» **Your task**
Turn the text of each item below into a numbered list, one line per entry, leaving out any blank lines.

┌──

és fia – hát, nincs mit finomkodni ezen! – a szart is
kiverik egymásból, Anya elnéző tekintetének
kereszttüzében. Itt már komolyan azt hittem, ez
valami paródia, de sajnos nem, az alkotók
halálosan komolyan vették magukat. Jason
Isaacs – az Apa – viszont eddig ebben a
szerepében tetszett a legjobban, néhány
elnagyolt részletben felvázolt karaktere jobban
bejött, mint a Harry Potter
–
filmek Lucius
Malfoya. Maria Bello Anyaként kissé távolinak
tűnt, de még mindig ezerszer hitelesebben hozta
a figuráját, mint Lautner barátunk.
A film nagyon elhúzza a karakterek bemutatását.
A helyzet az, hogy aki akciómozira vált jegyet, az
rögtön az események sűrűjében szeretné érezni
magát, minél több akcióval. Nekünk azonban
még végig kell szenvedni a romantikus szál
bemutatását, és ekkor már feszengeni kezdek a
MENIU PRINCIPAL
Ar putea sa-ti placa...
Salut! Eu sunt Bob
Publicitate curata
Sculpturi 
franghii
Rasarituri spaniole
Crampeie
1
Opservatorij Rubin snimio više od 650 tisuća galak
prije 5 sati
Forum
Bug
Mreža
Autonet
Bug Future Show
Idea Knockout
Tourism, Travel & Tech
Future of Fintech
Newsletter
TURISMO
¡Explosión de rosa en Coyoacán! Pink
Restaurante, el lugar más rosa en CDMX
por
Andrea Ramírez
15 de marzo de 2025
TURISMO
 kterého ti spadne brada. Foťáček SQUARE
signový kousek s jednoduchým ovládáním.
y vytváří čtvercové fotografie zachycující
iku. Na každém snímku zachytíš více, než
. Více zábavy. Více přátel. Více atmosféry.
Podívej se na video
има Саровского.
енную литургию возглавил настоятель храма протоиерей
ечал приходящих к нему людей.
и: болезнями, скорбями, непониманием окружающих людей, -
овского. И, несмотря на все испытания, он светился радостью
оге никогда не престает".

└──

» **Completed exercise**
1. és fia – hát, nincs mit finomkodni ezen! – a szart is
2. kiverik egymásból, Anya elnéző tekintetének
3. kereszttüzében. Itt már komolyan azt hittem, ez
4. valami paródia, de sajnos nem, az alkotók
5. halálosan komolyan vették magukat. Jason
6. Isaacs – az Apa – viszont eddig ebben a
7. szerepében tetszett a legjobban, néhány
8. elnagyolt részletben felvázolt karaktere jobban
9. bejött, mint a Harry Potter
10. –
11. filmek Lucius
12. Malfoya. Maria Bello Anyaként kissé távolinak
13. tűnt, de még mindig ezerszer hitelesebben hozta
14. a figuráját, mint Lautner barátunk.
15. A film nagyon elhúzza a karakterek bemutatását.
16. A helyzet az, hogy aki akciómozira vált jegyet, az
17. rögtön az események sűrűjében szeretné érezni
18. magát, minél több akcióval. Nekünk azonban
19. még végig kell szenvedni a romantikus szál
20. bemutatását, és ekkor már feszengeni kezdek a
21. MENIU PRINCIPAL
22. Ar putea sa-ti placa...
23. Salut! Eu sunt Bob
24. Publicitate curata
25. Sculpturi 
26. franghii
27. Rasarituri spaniole
28. Crampeie
29. 1
30. Opservatorij Rubin snimio više od 650 tisuća galak
31. prije 5 sati
32. Forum
33. Bug
34. Mreža
35. Autonet
36. Bug Future Show
37. Idea Knockout
38. Tourism, Travel & Tech
39. Future of Fintech
40. Newsletter
41. TURISMO
42. ¡Explosión de rosa en Coyoacán! Pink
43. Restaurante, el lugar más rosa en CDMX
44. por
45. Andrea Ramírez
46. 15 de marzo de 2025
47. TURISMO
48.  kterého ti spadne brada. Foťáček SQUARE
49. signový kousek s jednoduchým ovládáním.
50. y vytváří čtvercové fotografie zachycující
51. iku. Na každém snímku zachytíš více, než
52. . Více zábavy. Více přátel. Více atmosféry.
53. Podívej se na video
54. има Саровского.
55. енную литургию возглавил настоятель храма протоиерей
56. ечал приходящих к нему людей.
57. и: болезнями, скорбями, непониманием окружающих людей, -
58. овского. И, несмотря на все испытания, он светился радостью
59. оге никогда не престает".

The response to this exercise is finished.